Singapore Pools saat ini adalah penghasil dt sgp paling akurat. pengeluaran singapura diperoleh didalam undian segera bersama dengan langkah mengundi bersama dengan bola jatuh. Bola jatuh SGP mampu diamati langsung di website website Singaporepools selama pengundian. Pukul 17:45 WIB togel SGP terupdate. DT sgp asli sekarang bisa diamati terhadap hari senin, rabu, kamis, sabtu dan minggu.

Singapore Pools adalah penyedia resmi knowledge Singapore. Tentu saja, prospek untuk memodifikasi Togel Sydney jika negara itu jadi tuan rumah pertandingan kecil. Togel Singapore Pools hari ini adalah Togel Online yang merupakan permainan yang benar-benar menguntungkan.

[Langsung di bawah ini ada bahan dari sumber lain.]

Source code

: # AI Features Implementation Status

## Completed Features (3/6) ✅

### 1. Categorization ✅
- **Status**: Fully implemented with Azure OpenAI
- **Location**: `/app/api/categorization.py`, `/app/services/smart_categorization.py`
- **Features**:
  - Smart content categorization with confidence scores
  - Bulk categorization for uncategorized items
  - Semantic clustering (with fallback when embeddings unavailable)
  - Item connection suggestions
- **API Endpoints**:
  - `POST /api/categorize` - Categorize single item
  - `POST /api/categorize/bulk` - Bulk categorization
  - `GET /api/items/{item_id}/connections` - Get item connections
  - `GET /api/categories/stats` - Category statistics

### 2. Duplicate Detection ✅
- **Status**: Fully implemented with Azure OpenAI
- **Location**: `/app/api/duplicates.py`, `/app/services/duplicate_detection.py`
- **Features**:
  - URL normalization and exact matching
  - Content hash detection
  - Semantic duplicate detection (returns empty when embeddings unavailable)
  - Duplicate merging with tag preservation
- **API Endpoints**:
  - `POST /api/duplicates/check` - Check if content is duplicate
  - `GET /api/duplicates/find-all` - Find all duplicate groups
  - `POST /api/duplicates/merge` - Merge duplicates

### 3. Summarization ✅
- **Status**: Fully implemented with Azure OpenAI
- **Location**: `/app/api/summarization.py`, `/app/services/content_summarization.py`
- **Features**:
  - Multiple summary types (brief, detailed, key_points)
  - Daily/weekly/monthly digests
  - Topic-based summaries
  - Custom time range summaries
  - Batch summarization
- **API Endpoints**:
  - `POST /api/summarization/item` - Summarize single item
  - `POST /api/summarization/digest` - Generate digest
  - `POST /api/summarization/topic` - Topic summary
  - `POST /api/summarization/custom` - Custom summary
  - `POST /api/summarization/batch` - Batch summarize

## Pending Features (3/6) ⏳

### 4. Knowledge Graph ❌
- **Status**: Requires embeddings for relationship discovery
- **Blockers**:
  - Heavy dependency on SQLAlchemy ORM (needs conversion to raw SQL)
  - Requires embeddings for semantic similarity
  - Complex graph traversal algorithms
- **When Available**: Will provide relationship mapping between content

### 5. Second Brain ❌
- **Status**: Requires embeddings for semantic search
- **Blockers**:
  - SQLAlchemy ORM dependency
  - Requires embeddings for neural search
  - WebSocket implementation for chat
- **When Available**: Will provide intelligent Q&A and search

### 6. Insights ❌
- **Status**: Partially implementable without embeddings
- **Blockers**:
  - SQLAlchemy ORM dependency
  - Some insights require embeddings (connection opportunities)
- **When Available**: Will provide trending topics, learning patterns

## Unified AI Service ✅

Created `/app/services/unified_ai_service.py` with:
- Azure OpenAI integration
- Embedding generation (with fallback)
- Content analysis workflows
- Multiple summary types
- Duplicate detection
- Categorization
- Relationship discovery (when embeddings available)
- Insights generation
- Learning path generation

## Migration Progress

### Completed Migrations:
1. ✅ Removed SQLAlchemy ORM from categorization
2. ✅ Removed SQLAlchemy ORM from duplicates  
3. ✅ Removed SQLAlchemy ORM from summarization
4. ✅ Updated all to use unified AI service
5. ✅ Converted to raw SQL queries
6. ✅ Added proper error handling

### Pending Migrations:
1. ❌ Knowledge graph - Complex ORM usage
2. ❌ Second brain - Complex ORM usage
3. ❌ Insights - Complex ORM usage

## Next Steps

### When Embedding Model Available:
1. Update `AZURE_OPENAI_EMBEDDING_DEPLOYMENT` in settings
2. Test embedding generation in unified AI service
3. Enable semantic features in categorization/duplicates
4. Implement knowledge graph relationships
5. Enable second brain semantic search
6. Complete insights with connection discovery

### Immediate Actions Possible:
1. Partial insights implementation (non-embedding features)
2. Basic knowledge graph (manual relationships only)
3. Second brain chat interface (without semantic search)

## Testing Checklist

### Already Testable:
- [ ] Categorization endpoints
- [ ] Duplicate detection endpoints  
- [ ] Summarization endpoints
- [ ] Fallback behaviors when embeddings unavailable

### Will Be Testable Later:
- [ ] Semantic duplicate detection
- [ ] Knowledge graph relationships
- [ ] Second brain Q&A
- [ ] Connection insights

Permainan togel singapore mampu terlampau menguntungkan bagi para pemain togel yang bermain secara online. Togel di Singapore adalah permainan yang dimainkan tiap-tiap hari. Pada hari Selasa dan Jumat, pasar dapat ditutup. Pengeluaran SDY benar-benar beruntung karena hanya mengfungsikan empat angka. Jika Anda menggunakan angka empat digit, Anda mempunyai kesempatan lebih tinggi untuk menang. Taruhan Togel Singapore, tidak layaknya Singapore Pools, bermain game mengfungsikan angka 4 digit daripada angka 6 digit.

Anda tidak diharuskan untuk memperkirakan angka 6 digit, yang lebih sulit. Jika Anda bermain togel online 4d, Anda mampu memainkan pasar Singapore dengan lebih ringan dan menguntungkan. Dengan permainan Togel SGP, pemain togel saat ini mampu beroleh penghasilan lebih konsisten.